Work to be completed: Rewrite the records below with every "Unknown" changed to "Anonymous" and nothing else altered.

Extracted information:
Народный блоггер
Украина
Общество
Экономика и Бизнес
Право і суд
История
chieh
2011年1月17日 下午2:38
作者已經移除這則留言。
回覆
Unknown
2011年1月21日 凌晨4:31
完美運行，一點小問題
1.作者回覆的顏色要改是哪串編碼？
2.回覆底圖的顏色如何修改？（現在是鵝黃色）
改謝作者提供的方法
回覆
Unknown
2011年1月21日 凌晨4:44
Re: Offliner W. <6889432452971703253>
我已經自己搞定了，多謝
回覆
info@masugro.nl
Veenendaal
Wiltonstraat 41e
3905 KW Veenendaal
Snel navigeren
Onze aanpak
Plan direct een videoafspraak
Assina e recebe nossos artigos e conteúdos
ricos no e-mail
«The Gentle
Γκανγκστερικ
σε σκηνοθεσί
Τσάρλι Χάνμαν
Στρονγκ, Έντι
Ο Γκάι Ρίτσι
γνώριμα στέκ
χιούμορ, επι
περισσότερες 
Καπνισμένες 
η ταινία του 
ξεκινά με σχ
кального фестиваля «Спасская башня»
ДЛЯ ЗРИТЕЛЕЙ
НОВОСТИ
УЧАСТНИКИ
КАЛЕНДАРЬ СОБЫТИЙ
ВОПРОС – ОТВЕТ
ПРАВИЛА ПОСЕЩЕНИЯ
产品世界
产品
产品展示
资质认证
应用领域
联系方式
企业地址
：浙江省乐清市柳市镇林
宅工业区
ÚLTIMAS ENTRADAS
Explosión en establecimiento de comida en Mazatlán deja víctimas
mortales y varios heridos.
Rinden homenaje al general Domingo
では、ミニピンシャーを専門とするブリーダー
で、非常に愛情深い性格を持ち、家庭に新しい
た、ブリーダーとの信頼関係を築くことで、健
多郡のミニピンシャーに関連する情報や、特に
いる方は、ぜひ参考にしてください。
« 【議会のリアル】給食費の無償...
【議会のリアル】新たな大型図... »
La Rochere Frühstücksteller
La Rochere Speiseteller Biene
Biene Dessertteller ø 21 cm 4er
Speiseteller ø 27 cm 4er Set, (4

Answer space:
Народный блоггер
Украина
Общество
Экономика и Бизнес
Право і суд
История
chieh
2011年1月17日 下午2:38
作者已經移除這則留言。
回覆
Anonymous
2011年1月21日 凌晨4:31
完美運行，一點小問題
1.作者回覆的顏色要改是哪串編碼？
2.回覆底圖的顏色如何修改？（現在是鵝黃色）
改謝作者提供的方法
回覆
Anonymous
2011年1月21日 凌晨4:44
Re: Offliner W. <6889432452971703253>
我已經自己搞定了，多謝
回覆
info@masugro.nl
Veenendaal
Wiltonstraat 41e
3905 KW Veenendaal
Snel navigeren
Onze aanpak
Plan direct een videoafspraak
Assina e recebe nossos artigos e conteúdos
ricos no e-mail
«The Gentle
Γκανγκστερικ
σε σκηνοθεσί
Τσάρλι Χάνμαν
Στρονγκ, Έντι
Ο Γκάι Ρίτσι
γνώριμα στέκ
χιούμορ, επι
περισσότερες 
Καπνισμένες 
η ταινία του 
ξεκινά με σχ
кального фестиваля «Спасская башня»
ДЛЯ ЗРИТЕЛЕЙ
НОВОСТИ
УЧАСТНИКИ
КАЛЕНДАРЬ СОБЫТИЙ
ВОПРОС – ОТВЕТ
ПРАВИЛА ПОСЕЩЕНИЯ
产品世界
产品
产品展示
资质认证
应用领域
联系方式
企业地址
：浙江省乐清市柳市镇林
宅工业区
ÚLTIMAS ENTRADAS
Explosión en establecimiento de comida en Mazatlán deja víctimas
mortales y varios heridos.
Rinden homenaje al general Domingo
では、ミニピンシャーを専門とするブリーダー
で、非常に愛情深い性格を持ち、家庭に新しい
た、ブリーダーとの信頼関係を築くことで、健
多郡のミニピンシャーに関連する情報や、特に
いる方は、ぜひ参考にしてください。
« 【議会のリアル】給食費の無償...
【議会のリアル】新たな大型図... »
La Rochere Frühstücksteller
La Rochere Speiseteller Biene
Biene Dessertteller ø 21 cm 4er
Speiseteller ø 27 cm 4er Set, (4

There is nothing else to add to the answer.